Professor Joanne Travaglia is Professor and Director of the Centre for Health Services Management University of Technology Sydney. Her research examines the quality and safety of care, through the lens of critical theory. Her research has addressed issues such as interprofessional practice, health care leadership, vulnerability and the quality and safety of care provided to vulnerable individuals and groups. Originally trained as a social worker, Professor Travaglia has particular interest in the leadership, practices and impact of allied health workers.
Professor Pat Dudgeon is from the Bardi people of the Kimberly area in Western Australia. She is a psychologist and Fellow of the Australian Psychological Society. Pat is a Professor and Poche Research Fellow at the School of Indigenous Studies at the University of Western Australia in Perth, Western Australia. Her area of research includes Indigenous social and emotional wellbeing and suicide prevention. Amongst her many commitments, she is a former Commissioner of the Australian National Mental Health Commission (completed 5 year term July 2017), deputy chair of the Australian Indigenous Psychologist’s Association, chair of the National Aboriginal and Torres Strait Islander Leaders Mental Health, co-chair of the ministerial Aboriginal Torres Strait Islander Mental Health and Suicide Prevention Advisory Group and member of NHMRC Mental Health Research Advisory Committee.

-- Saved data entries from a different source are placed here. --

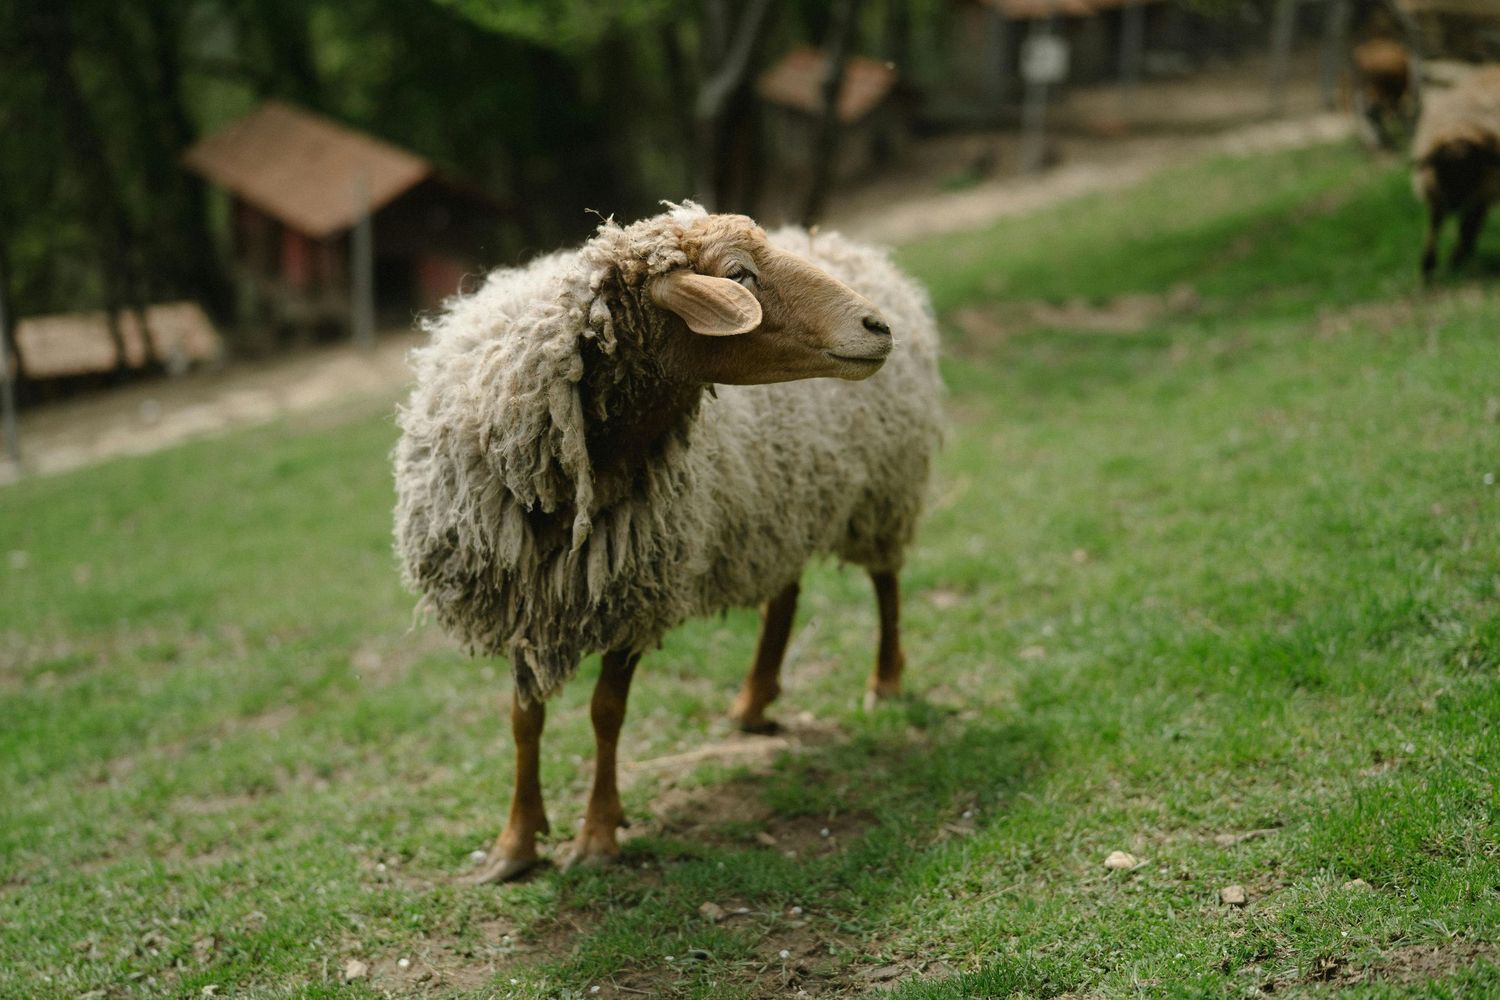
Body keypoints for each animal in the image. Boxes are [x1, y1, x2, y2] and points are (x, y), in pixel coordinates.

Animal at [393, 204, 942, 882]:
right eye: (740, 274)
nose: (877, 327)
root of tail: (850, 246)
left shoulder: (634, 592)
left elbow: (606, 712)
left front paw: (598, 834)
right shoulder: (523, 599)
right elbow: (525, 719)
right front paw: (514, 844)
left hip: (883, 488)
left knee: (886, 581)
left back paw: (885, 681)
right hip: (780, 505)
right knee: (786, 593)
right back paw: (754, 701)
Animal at [1413, 66, 1500, 280]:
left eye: (1474, 167)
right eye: (1444, 168)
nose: (1454, 204)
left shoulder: (1479, 192)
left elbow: (1466, 226)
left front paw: (1454, 261)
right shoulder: (1436, 194)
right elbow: (1434, 226)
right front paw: (1427, 266)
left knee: (1471, 224)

She is the executive director of the National Empowerment Project: an Indigenous suicide prevention project working with eleven sites in Aboriginal communities across the country, the Aboriginal and Torres Strait Islander Suicide Prevention Evaluation Project and the Centre of Best Practice in Aboriginal and Torres Strait Islander Suicide Prevention.
Tim Ferguson is one of Australia’s most accomplished comedians.

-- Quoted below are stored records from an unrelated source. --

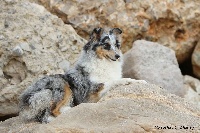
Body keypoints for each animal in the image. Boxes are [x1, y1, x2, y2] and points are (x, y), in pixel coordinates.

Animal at [19, 27, 147, 123]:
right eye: (106, 45)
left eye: (117, 45)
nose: (118, 56)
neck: (104, 62)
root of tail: (26, 98)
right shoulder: (92, 93)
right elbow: (114, 81)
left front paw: (141, 81)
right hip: (61, 84)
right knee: (51, 113)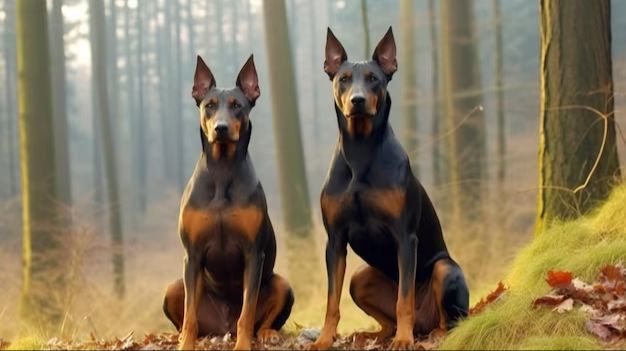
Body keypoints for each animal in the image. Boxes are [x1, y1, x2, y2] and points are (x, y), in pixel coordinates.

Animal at [163, 55, 294, 351]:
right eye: (209, 105)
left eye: (237, 106)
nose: (220, 129)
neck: (222, 171)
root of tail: (223, 329)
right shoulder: (192, 254)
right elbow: (189, 316)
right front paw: (186, 344)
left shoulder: (253, 253)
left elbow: (247, 312)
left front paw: (244, 345)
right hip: (173, 287)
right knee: (187, 316)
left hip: (282, 284)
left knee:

He has battled Multiple Sclerosis (MS) for 30 years, but it won’t get in his way!
He wrote and directed the comedy movie ‘Spin Out’ [Sony Pictures, 2016] tours the world with comedy trio the Doug Anthony All Stars [DAAS] and has written bestselling novels, comedy manuals, and live shows.
He’s a highly regarded corporate event host and keynote speaker. He travels in a wheelchair, but has a brilliant ability to delight and amuse audiences. He proves that disability can be conquered. “My wheelchair helps me move faster than most people!”
Tim’s keynote speech is informative, touching and funny. Its themes are “Overcoming Obstacles & Adapting to Change”. It shows that humour, flexibility and teamwork can overcome challenges.
Tim works with various professional and government organisations to generate employment for disabled people.
His comedy group DAAS won the Edinburgh Festival’s biggest award ‘Spirit of the Fringe Award’ in 2016. DAAS perform to sell-out crowds worldwide, including the 2017 Edinburgh Fringe.
Tim writes, directs and produces sitcoms, movies, entertainment TV and live comedy shows.
He’s the hardest-working person in Australian showbiz!